Spencer, through a local high-tech employer, argues we need to raise taxes in order to stave off cuts to higher education. Well, this taxpayer is tired of seeing his tax dollars supporting a state university “party school” that openly and unabashedly fosters an atmosphere of alcoholic excess – even accumulating a half-million-dollar bar tab at taxpayer expense – while at the same time hiring, tenuring and promoting a national embarrassment like the infamous Ward Churchill. Rather than gorging itself on increased public funding, our esteemed state university should instead go on the wagon and trim the Ward Churchills from its faculty.

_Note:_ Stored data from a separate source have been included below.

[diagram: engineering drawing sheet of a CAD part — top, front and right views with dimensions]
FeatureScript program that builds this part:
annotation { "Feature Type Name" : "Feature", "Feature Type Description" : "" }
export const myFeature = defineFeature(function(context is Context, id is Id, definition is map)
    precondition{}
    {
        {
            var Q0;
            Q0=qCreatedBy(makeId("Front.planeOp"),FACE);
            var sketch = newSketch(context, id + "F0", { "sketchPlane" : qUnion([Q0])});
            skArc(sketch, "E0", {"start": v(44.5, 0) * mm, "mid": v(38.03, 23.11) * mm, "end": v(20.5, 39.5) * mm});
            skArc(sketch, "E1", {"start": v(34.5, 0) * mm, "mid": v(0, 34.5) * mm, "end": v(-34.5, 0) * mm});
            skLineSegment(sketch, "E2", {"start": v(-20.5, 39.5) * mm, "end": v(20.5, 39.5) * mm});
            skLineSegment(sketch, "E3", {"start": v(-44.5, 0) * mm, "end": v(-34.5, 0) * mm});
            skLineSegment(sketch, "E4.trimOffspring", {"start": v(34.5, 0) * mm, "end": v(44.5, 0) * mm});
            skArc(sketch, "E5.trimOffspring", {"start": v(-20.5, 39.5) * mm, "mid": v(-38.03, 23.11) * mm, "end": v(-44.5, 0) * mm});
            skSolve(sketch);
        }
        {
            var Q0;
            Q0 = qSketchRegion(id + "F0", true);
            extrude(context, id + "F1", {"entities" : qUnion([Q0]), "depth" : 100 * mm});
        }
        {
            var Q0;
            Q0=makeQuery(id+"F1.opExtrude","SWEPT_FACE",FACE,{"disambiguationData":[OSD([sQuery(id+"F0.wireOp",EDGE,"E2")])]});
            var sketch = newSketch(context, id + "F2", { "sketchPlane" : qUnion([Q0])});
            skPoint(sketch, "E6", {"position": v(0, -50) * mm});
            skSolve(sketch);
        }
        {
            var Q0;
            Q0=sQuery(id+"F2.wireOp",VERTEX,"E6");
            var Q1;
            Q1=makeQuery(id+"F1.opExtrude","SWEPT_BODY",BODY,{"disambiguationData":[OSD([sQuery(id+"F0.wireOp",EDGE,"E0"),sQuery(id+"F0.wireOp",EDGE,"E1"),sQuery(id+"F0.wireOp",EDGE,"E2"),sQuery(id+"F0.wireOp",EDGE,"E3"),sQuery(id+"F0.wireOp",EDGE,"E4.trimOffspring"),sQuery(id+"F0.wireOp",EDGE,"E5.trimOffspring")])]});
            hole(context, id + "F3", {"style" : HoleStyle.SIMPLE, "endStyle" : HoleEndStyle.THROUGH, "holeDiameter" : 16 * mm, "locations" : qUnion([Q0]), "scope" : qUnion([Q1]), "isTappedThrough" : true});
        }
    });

We don’t need to raise taxes to improve higher education; we need our state colleges to stop wasting money and start teaching students something besides debauchery and subversion.

Anthony J. Fabian, Aurora


Libraries and languages

Re: “Fotonovela subscriptions ended,” Aug. 24 news story.

It is ridiculous to force an English-only policy on any American public library. I’m a fourth-generation American. Look at my legal name, signed below. It’s English, French and Spanish, reflecting the intermarriages that have occurred in my family. I can – and do – read all three languages. The availability of library books in foreign languages, especially books written at an easy-to-read level, can be a valuable source of personal enrichment as one learns a secondary or tertiary language. Unfortunately, it seems that some people would like to eliminate this important resource.

Monolingualism is certainly no crime, but I believe that militant monolingualism is.

Mary Cécile Penland de García, Boulder


Objection to private dam

Re: “Corps orders dam’s removal,” Aug. 22 news story.

Everyone should be alarmed and outraged by the cynical actions of Dr. Randall Lortscher and Kip Kochevar, owners of the private Topaz Mountain Ranch, who diverted a public stretch of Tarryall Creek onto their property and fenced off nearby public land. The issue transcends politics. What mindset and level of greed are required to brazenly move a rare public stretch of this stream, thereby making it inaccessible to families and people whose taxes support the care of the Pike National Forest? Call it what it is: stealing. Prosecution of this theft would send a message and help preserve people’s rights to enjoy Colorado’s public land, a heritage and tradition worth protecting.

David Shults, Colorado Springs


Denver homelessness

Re: “Tough love needed with panhandlers,” Aug. 24 editorial.

In your editorial advocating “tough love” for the Denver homeless, you mention that they collect $4.6 million a year in handouts. According to Mayor John Hickenlooper’s 10-year plan to end homelessness, there are approximately 4,700 homeless people in Denver. The math works out to about $980 per homeless person per year. That could be tough to live on for most of us.

It seems premature to be calling for a redirection of money before the mayor’s program is implemented. What are these people to do in the meantime?